27-3-2019 | IslamWeb

Pertanyaan:

Pada bulan Ramadhan yang lalu masa haidh saya telah berakhir sebelum fajar. Kemudian saya makan sahur dan berniat puasa. Sepanjang hari darah haidh saya pun sudah tidak mengalir lagi, dan saya menyelesaikan puasa saya hingga Maghrib. Dan saya belum bersuci kecuali setelah Maghrib. Apakah puasa sayapada hari itu sah?

Jawaban:

Segala puji bagi Allah. Shalawat serta salam semoga tercurahkan kepada Rasulullah, beserta keluarga dan para shahabat beliau.

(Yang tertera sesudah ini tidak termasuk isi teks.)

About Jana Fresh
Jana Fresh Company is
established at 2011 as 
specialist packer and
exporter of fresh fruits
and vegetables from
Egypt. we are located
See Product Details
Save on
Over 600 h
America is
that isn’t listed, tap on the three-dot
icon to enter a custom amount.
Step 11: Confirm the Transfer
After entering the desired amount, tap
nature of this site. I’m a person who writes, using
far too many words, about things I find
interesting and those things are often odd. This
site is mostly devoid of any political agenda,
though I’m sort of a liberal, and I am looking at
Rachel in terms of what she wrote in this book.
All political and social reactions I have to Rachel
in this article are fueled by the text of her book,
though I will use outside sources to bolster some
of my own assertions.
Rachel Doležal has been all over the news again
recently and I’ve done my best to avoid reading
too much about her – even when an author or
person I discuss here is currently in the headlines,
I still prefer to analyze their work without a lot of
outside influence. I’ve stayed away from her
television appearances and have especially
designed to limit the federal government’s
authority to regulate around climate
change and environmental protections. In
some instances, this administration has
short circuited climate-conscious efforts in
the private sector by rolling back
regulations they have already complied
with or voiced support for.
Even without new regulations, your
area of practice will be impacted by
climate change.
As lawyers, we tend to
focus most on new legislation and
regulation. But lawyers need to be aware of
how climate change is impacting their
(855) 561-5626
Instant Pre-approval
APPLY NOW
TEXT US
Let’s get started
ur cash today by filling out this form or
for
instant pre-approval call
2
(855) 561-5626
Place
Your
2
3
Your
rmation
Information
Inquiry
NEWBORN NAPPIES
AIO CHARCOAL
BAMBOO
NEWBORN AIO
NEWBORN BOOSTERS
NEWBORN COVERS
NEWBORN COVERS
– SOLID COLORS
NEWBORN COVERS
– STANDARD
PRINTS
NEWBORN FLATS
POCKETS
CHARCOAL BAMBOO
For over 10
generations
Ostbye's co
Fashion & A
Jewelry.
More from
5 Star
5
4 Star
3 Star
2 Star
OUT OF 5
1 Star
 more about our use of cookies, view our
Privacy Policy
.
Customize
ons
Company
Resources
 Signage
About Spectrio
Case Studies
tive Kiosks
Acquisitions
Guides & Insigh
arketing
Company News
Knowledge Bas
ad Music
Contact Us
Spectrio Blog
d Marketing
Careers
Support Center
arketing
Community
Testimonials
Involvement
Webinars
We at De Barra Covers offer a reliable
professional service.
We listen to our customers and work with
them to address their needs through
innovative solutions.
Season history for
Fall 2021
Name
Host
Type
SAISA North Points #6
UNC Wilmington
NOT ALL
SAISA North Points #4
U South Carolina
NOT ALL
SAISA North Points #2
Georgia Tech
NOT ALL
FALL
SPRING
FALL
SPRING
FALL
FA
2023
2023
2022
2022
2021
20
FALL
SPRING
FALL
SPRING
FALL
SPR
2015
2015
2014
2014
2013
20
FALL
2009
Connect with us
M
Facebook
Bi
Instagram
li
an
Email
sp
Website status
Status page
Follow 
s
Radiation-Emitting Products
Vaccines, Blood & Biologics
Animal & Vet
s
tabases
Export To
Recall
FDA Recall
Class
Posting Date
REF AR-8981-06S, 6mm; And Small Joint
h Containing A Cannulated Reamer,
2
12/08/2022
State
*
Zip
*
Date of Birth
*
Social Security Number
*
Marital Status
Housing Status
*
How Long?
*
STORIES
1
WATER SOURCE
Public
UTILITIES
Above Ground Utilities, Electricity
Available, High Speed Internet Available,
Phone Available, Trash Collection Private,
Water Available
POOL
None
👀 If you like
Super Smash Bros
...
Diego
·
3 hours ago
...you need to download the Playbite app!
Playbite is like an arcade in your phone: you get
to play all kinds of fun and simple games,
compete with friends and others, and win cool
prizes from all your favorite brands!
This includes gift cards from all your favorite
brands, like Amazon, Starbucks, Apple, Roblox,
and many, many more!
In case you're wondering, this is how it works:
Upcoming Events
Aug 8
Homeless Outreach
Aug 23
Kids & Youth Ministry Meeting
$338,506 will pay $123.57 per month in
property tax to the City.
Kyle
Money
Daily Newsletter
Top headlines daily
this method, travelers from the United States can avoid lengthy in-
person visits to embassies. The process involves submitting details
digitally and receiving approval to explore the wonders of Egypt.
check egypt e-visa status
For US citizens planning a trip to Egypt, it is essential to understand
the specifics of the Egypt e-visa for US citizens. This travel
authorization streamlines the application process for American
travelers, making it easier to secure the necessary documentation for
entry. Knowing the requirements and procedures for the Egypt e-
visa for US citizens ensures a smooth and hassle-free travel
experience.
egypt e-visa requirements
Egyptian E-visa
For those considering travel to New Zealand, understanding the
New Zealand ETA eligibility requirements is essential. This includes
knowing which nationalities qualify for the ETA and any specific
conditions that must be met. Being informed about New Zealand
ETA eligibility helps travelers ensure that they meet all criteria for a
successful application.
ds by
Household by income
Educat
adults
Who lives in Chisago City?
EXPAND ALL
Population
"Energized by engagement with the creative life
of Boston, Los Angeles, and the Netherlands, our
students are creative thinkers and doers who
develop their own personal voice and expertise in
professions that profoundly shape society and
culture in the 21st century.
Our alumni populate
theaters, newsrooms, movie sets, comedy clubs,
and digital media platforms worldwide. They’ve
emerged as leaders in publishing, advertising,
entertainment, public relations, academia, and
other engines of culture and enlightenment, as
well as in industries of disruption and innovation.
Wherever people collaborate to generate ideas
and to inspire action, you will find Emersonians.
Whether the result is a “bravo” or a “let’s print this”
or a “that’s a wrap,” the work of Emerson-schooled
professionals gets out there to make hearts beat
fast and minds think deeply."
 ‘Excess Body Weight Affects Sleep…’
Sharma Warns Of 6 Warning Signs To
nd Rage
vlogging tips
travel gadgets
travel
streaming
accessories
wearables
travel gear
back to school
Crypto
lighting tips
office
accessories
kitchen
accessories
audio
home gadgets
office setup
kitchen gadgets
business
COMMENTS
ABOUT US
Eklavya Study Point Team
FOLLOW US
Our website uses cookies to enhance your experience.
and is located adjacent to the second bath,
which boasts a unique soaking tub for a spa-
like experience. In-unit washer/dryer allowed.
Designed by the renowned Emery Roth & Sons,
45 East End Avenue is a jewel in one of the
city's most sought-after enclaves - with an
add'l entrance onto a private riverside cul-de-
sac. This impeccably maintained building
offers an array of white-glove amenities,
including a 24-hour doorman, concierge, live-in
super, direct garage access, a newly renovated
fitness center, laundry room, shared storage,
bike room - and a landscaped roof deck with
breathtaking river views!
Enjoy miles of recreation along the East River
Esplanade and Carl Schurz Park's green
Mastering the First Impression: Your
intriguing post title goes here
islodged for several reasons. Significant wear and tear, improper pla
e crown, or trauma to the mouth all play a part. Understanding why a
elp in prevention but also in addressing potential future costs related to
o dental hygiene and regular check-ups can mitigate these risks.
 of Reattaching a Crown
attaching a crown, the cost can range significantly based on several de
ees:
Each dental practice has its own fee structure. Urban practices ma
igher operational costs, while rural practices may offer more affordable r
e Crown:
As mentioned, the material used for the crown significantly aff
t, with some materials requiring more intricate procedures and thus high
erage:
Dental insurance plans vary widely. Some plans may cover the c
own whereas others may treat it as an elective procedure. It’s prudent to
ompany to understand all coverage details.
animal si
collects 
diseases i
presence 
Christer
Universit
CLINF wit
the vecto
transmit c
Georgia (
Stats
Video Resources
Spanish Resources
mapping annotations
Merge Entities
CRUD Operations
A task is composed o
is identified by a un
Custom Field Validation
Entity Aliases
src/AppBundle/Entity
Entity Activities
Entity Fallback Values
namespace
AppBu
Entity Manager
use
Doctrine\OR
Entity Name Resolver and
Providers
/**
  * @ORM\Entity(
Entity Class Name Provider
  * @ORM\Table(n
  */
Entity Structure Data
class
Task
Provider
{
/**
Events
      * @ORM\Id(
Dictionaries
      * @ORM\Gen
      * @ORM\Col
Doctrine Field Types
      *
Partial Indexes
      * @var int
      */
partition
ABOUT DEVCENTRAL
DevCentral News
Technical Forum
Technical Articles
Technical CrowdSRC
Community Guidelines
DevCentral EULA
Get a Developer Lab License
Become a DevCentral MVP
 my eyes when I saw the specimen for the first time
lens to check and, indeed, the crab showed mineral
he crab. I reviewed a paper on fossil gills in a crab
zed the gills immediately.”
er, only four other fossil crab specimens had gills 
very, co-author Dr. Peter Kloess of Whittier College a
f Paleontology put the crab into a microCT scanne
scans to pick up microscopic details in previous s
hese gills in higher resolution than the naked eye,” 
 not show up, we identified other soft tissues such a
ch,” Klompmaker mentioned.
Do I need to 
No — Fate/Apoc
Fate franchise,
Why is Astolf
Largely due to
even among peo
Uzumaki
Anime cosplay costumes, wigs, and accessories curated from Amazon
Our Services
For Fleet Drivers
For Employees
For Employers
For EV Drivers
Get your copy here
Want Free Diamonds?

Jika darah haidh itu berhenti sebelum terbit fajar, maka puasa Anda hari itu sah. Pada saat darah haidh telah berhenti, sebenarnya Anda wajib untuk bersuci agar dapat menunaikan shalat. Maka dari itu Anda wajib mengqadha shalat Maghrib dan Isya' jika darah haidh Anda berhenti sebelum fajar dan masih ada waktu untuk mandi dan mengerjakan dua shalat itu. Selain itu, Anda juga wajib mengqadha shalat Shubuh, Dhuhur, dan Ashr, yang Anda tinggalkan pada hari itu, serta bertaubat kepada Allah atas dosa tersebut, yaitu sengaja mengakhirkan shalat. Adapaun jika darah haidh berhenti sesudah terbit fajar, maka puasa Anda pada siang harinya tidak sah dan wajib mengqadhanya. Wallâhu a`lam.